Greenwood chooses Legion land for new town office location
For a time at Saturday’s Greenwood town meeting, it appeared the argument and sentiment for the old Town Hall might prevail.
But in the end, voters easily chose the American Legion property as the site for a new town office.
Residents voted 26-9-1 for the Legion location over the Town Hall, with one vote for the existing town office site on Bird Hill Road.
The town will now build a modular structure next to the Legion Hall, with the project expected to take about six weeks, according to town officials.
Building a new structure on the current site – which suffers from dampness, mold, and structural problems – was never a serious consideration Saturday.
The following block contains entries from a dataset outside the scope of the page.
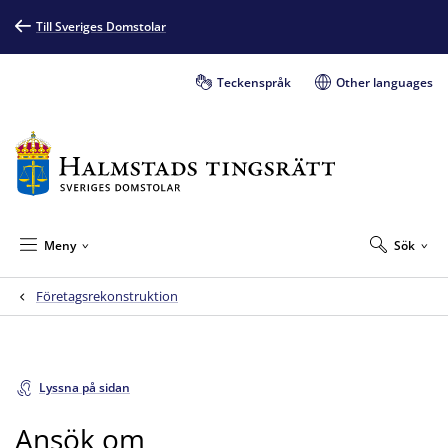
Till Sveriges Domstolar
Teckenspråk
Other languages
Meny
Sök
Företagsrekonstruktion
Lyssna på sidan
Ansök om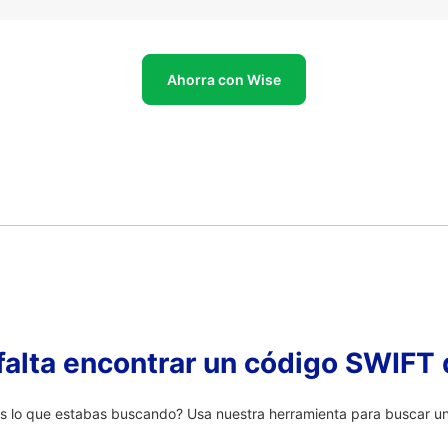
Ahorra con Wise
falta encontrar un código SWIFT 
s lo que estabas buscando? Usa nuestra herramienta para buscar un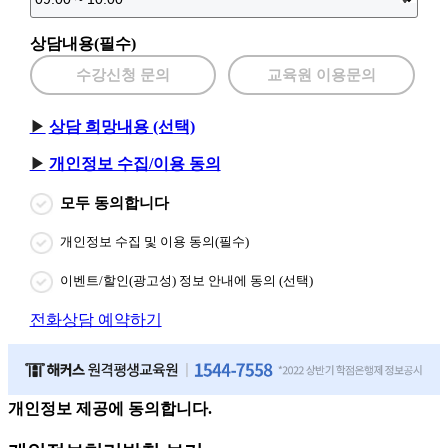
상담내용(필수)
수강신청 문의
교육원 이용문의
상담 희망내용 (선택)
개인정보 수집/이용 동의
모두 동의합니다
개인정보 수집 및 이용 동의(필수)
이벤트/할인(광고성) 정보 안내에 동의 (선택)
전화상담 예약하기
개인정보 제공에 동의합니다.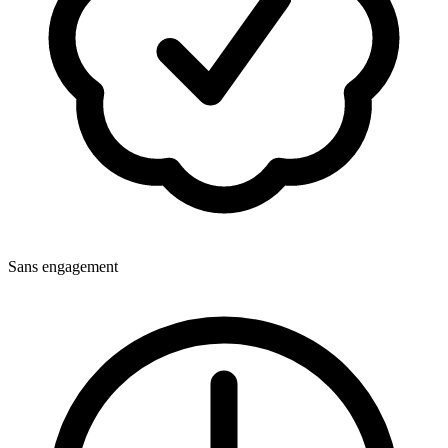
Sans engagement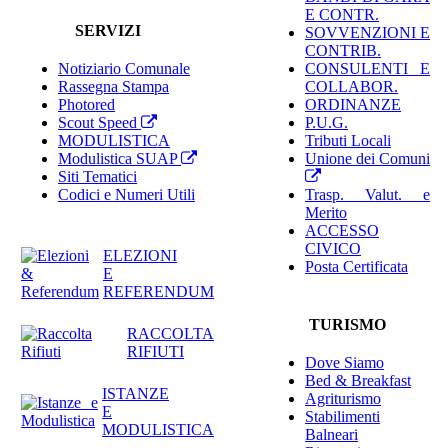
E CONTR.
SERVIZI
SOVVENZIONI E
CONTRIB.
Notiziario Comunale
CONSULENTI E
Rassegna Stampa
COLLABOR.
Photored
ORDINANZE
Scout Speed
P.U.G.
MODULISTICA
Tributi Locali
Modulistica SUAP
Unione dei Comuni
Siti Tematici
Codici e Numeri Utili
Trasp. Valut. e
Merito
ACCESSO
CIVICO
ELEZIONI
Posta Certificata
E
REFERENDUM
TURISMO
RACCOLTA
RIFIUTI
Dove Siamo
Bed & Breakfast
ISTANZE
Agriturismo
E
Stabilimenti
MODULISTICA
Balneari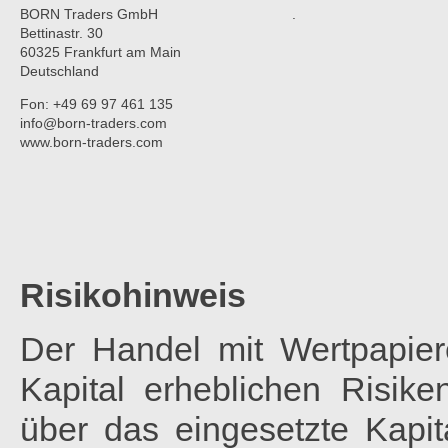
BORN Traders GmbH
.
Bettinastr. 30
60325 Frankfurt am Main
Deutschland
Fon: +49 69 97 461 135
info@born-traders.com
www.born-traders.com
Risikohinweis
Der Handel mit Wertpapier
Kapital erheblichen Risik
über das eingesetzte Kapita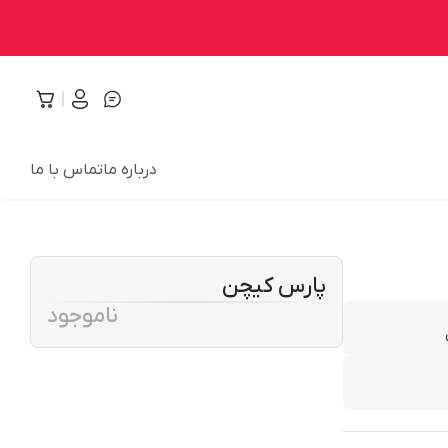
درباره ما
تماس با ما
پارس کیچن
ناموجود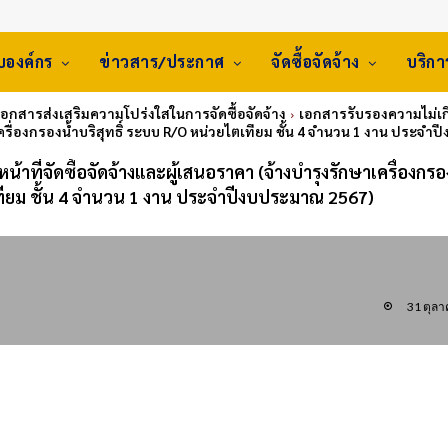
ับองค์กร
ข่าวสาร/ประกาศ
จัดซื้อจัดจ้าง
บริก
 เอกสารส่งเสริมความโปร่งใสในการจัดซื้อจัดจ้าง
เอกสารรับรองความไม่เกี่
ครื่องกรองน้ำบริสุทธิ์ ระบบ R/O หน่วยไตเทียม ชั้น 4 จำนวน 1 งาน ประจ
้าที่จัดซื้อจัดจ้างและผู้เสนอราคา (จ้างบำรุงรักษาเครื่องกรอ
เทียม ชั้น 4 จำนวน 1 งาน ประจำปีงบประมาณ 2567)
31 ตุล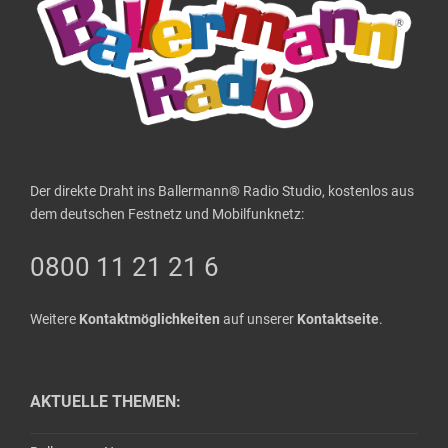
Der direkte Draht ins Ballermann® Radio Studio, kostenlos aus
dem deutschen Festnetz und Mobilfunknetz:
0800 11 21 21 6
Weitere
Kontaktmöglichkeiten
auf unserer
Kontaktseite
.
AKTUELLE THEMEN: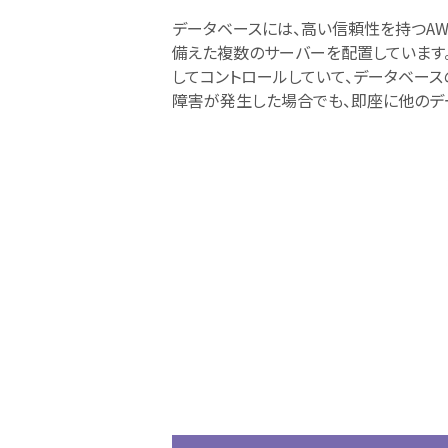
データベースには、高い信頼性を持つAWS 
備えた複数のサーバーを配置しています
してコントロールしていて、データベー
障害が発生した場合でも、即座に他のデ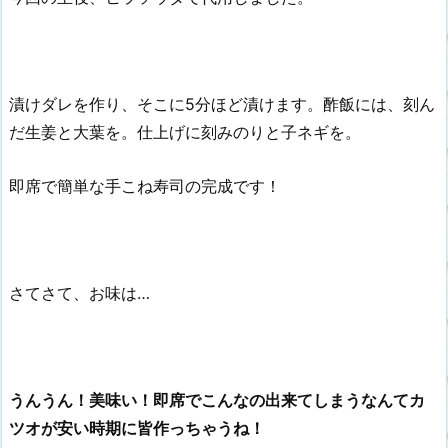
漬けダレを作り、そこに5分ほど漬けます。酢飯には、刻ん
だ生姜と大葉を。仕上げに刻みのりと子ネギを。
即席で簡単な手こね寿司の完成です！
さてさて、お味は…
うんうん！美味い！
即席でこんなの出来てしまうなんてカ
ツオが安い時期に皆作っちゃうね！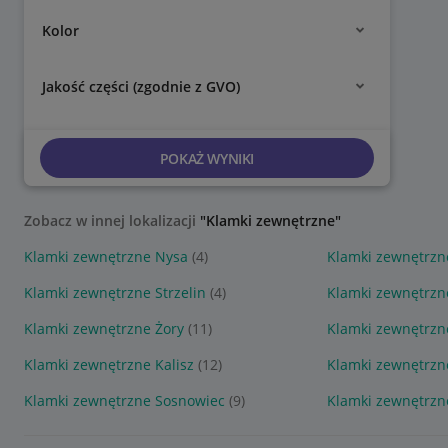
Kolor
Jakość części (zgodnie z GVO)
POKAŻ WYNIKI
Zobacz w innej lokalizacji
"Klamki zewnętrzne"
Klamki zewnętrzne Nysa
(4)
Klamki zewnętrzn
Klamki zewnętrzne Strzelin
(4)
Klamki zewnętrzn
Klamki zewnętrzne Żory
(11)
Klamki zewnętrzn
Klamki zewnętrzne Kalisz
(12)
Klamki zewnętrzn
Klamki zewnętrzne Sosnowiec
(9)
Klamki zewnętrzn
But arguments for renovating the Town Hall on Route 26 got the attention of some.
The initial estimate to fix the Town Hall is $201,000, compared to $142,000 to put a new building at the Legion Hall.
Discussion by town officials earlier this year included a suggestion for a separate project to save the hall and use it for other purposes.
But Betsey Foster, who said she had initially favored the Legion site, felt differently after hearing some of the discussion. “Regardless of how we vote today we’re going to put money into the Town Hall anyway,” she said. Putting the town office there, she said, might cost less in the long run.
She also said some residents are concerned about preserving the character of the town, and the hall “kind of represents Greenwood, and the town office does.”
Tony Chapman said moving the town office to the Legion site would take more focus away from the center of Locke's Mills.
He suggested looking for grants to help fund the extra cost of putting the office at the town hall. Greenwood would then have a multi-use facility, he said, that could also bring in some income for the town.
But Cathy Newell said that with the town meeting and many other community functions now taking place at the Legion Hall itself, “this in many ways is a heart of the village.”
Newell asked what the relationship would be between the town and the Legion. She also wondered what would happen to the Legion property and a town office located there if the Post building eventually closed because the organization was no longer viable.
Town Manager Kim Sparks said the town would have a 99-year lease for the property, and would be responsible for plowing the parking lot.
As for the long-term fate of the Legion, Commander Wayne Hakala said, “Yes, we are all growing older. But this post will be going many, many more years.” And, he said, the agreement with the town would reflect that “If either side decides to call it quits,” If the Legion decided we were going to close down, the town would automatically become the owner of this hall. And vice versa.”
Toward the end of the discussion more people began to speak in favor of the Legion site over the Town Hall.
Budget Committee Chairman Brian Dunham said he believes there would be other costs associated with the town hall, including such things as lead paint removal, the replacement of old windows and possibly the installation of fire sprinklers, which could bring the total cost to more than $300,000, he said.
Selectman Arnie Jordan said town officials had tried hard to hold the line on the budget. If the town chose the more expensive Town Hall site, “Where is the money coming from to help people pay their taxes?” he asked.
Larry Merlino suggested the town set up a reserve account to add to in coming years, perhaps seek grant funds, and create a separate five-year plan for the old hall.
After the vote was taken and the Legion plan prevailed, there was scattered applause in the Legion Hall, where the meeting took place.
“No” to MollyOckett funds
Voters approved all money articles on the warrant except for one – a request from the Bethel Area Chamber of Commerce for $1,038 to help support the annual MollyOckett Days festival in Bethel.
BACC Executive Director Robin Zinchuk attended the meeting and said the Chamber, which took over organization of the event three years ago from the Mahoosuc Arts Council, has made improvements to the event but the costs are growing. Noting that people from surrounding towns also attend, she asked that the towns provide some financial support through taxes.
But with no discussion from voters, the request was turned down by a 15-12 vote.
With the approval of the other articles, the municipal budget is very close to last year’s figure, and the mil rate is expected to remain at 11.65.
In election of town officials, incumbents Selectman Fred Henderson and SAD 44 School Director Dick Melville were returned to office unopposed for three-year terms.
The meeting, which lasted about an hour and a half, was moderated by Woodstock Town Manager Vern Maxfield.